=== Section Start ===

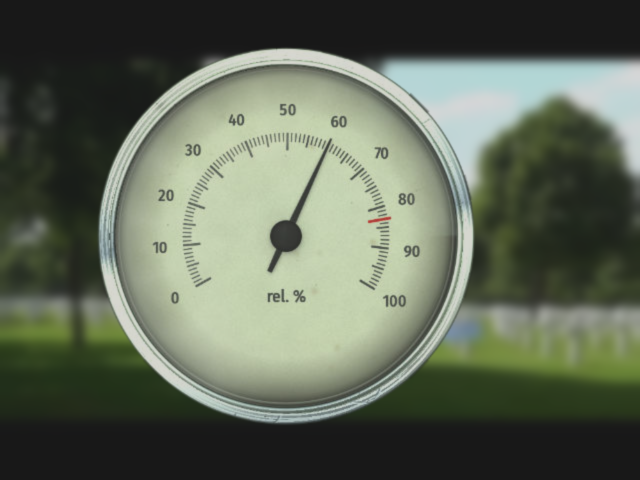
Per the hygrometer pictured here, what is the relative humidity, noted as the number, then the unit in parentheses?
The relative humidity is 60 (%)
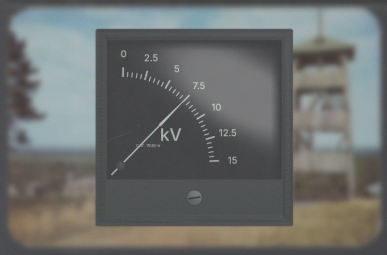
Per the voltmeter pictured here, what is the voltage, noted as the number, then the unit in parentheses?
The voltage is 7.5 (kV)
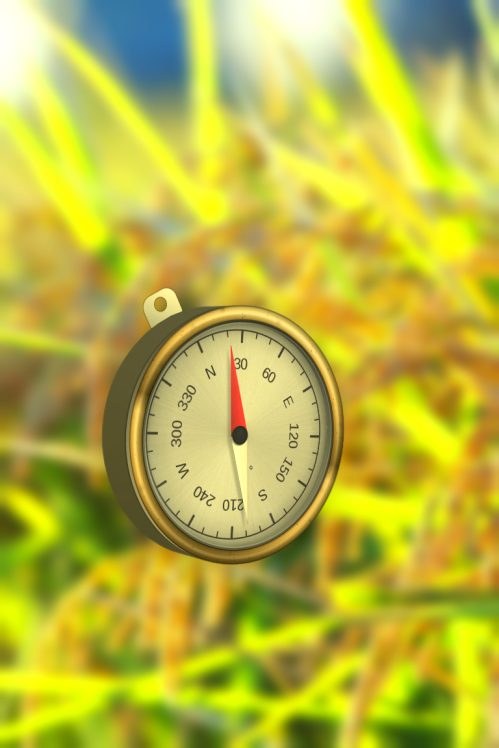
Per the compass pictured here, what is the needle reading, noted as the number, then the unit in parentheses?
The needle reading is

=== Section End ===
=== Section Start ===

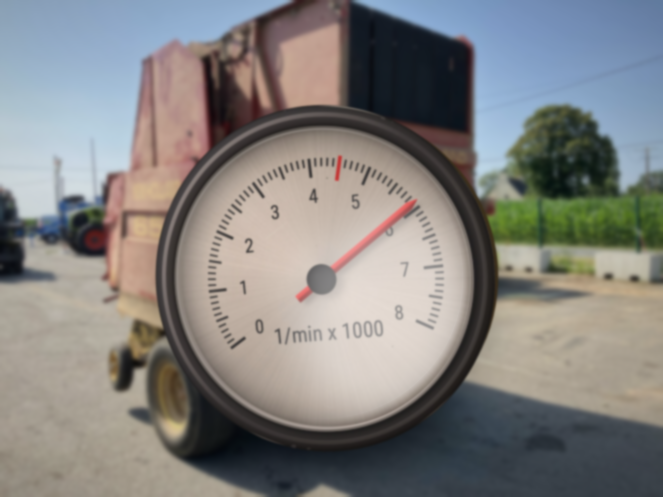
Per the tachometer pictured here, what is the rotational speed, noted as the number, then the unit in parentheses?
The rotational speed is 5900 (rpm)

=== Section End ===

• YOUR GOAL
Output the data from the line containing "Per the voltmeter" through the line containing "The voltage is 7.5 (kV)", both included, as a Markdown table with the columns Row and Line. Number each row and skip any blank lines.

• YOUR SOLUTION
| Row | Line |
|---|---|
| 1 | Per the voltmeter pictured here, what is the voltage, noted as the number, then the unit in parentheses? |
| 2 | The voltage is 7.5 (kV) |